Camper Jack Backing Plates Bigfoot

stickynicky

New member
Has anyone installed backing plates on their Bigfoot jacks? I can see that the tiedown points have backing plates but I don't think that the jacks have them. It looks like the jacks are screwed into the camper and mine keep loosening up. This does not look like an easy mod but I sure would sleep better knowing that my jacks are bolted down and not screw into fiberglass. Anyone retrofitted their jack mounts to the camper?
 

incognito

Adventurer
hy,
after the fiberglass there is wood, even my 1500 series has 5/8 inch ( approx.) of plywood. try to use bigger galvanised screws, those you can screw with a box. if you still have a problem after the first bigger screw then your wood after the fiberglass is soft (humidity, age , water, etc) so no choice use backplates. there is a lot of stress on those places due to jacks, don't leave the truck camper standing on jacks for a long period of time becose is not very good for those places.i bet the problem is on your front jacks
have fun
incognito
 

mpike

New member
My 94 BF 3000 seems to have very substantial backing to the front jack brackets. In fact I use them as tiedown points on my flatbed. I don't carry the jacks as I frequently am on very rough backroads where they would just get bent or torn off.
No problems with loosening. I would add some epoxy to the screws and holes before you remount them.
 

deminimis

Explorer
Sorry for the necropost, but the OP never got an answer. On our former '08 2500, I attached alumn backing plates to the rear jack mounts. Same story with ours (screws coming loose). I can't recall for sure, but I think is was just fiberglass and foam in the screw area. Stainless bolts with alumn backing plates and it was rock solid. I would suggest the reason the screws back out is when loading it and you end up pushing the camper back a bit (rear jack leverages the screws out). If you can avoid that, then it should never be a problem, but we all know that's not always possible..
 

uriedog

metal melter
Mine did the same on the rear jacks. It got a 2x6 PT lumber upgrade. (factory was 5/8 plywood)
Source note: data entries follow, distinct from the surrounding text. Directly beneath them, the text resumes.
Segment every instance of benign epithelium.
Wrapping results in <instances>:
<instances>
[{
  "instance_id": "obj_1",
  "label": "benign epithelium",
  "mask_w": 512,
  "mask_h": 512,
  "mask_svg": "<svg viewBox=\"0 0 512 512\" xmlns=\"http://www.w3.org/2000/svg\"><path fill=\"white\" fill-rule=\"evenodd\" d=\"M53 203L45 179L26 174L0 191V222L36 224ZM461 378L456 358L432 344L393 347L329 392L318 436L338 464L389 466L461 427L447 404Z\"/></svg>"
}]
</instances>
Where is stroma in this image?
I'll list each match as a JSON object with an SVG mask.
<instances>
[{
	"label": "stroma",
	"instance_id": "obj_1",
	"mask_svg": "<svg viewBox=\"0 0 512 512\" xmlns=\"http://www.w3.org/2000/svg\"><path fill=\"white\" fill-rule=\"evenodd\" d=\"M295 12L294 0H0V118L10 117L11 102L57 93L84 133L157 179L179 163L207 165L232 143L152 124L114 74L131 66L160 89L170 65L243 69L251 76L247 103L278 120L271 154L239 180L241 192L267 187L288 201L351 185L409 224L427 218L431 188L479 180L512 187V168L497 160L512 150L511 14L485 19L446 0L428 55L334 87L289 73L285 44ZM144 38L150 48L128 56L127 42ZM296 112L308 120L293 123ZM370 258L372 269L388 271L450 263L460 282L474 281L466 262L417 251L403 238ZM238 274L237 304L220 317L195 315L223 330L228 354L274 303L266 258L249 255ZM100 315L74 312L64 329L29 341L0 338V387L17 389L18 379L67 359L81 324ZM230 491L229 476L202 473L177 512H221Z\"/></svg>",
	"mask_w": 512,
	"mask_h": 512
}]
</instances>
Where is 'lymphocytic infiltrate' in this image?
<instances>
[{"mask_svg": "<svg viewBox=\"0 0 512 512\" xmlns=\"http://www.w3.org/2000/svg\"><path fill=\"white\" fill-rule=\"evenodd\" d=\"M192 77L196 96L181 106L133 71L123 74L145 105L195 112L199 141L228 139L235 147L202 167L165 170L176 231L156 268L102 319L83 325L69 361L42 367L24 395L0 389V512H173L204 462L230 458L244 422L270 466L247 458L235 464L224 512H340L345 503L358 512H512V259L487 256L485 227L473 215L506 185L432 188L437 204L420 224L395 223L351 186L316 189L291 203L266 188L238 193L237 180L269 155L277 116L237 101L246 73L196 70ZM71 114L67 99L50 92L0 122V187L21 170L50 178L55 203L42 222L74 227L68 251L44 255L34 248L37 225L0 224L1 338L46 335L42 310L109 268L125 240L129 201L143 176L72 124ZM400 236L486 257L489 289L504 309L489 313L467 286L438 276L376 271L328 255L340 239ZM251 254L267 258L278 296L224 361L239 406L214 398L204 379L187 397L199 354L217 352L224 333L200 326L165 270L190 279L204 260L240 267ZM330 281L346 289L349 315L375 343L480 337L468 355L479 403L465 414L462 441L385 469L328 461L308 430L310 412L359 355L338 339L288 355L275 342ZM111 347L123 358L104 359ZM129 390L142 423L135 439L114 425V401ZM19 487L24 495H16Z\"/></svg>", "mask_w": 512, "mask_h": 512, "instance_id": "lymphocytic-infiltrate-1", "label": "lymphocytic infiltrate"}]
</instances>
I remove my jacks when the camper is on the truck. They are heavy lots of weight vibrating around as you drive.
 

IdaSHO

IDACAMPER
IMO the only way to handle the plates that fasten to the corner of traditional campers is with thick aluminum backing plates, square holes, and carriage BOLTS, not screws.
Plates on the inside, bolted thru the walls thru the exterior plates. Making a sandwich of the wall.

Ive repaired a few truck campers like this in the past, and it is as much as a permanent fix as you can get.

Screws rely on the threads against little more than wood. And they always loosen.


When I built my camper, I made sure my camper jack points were substantial, and not reliant upon small hardware that loosens or wood that softens/breaks down. And it has paid off. Never an issue.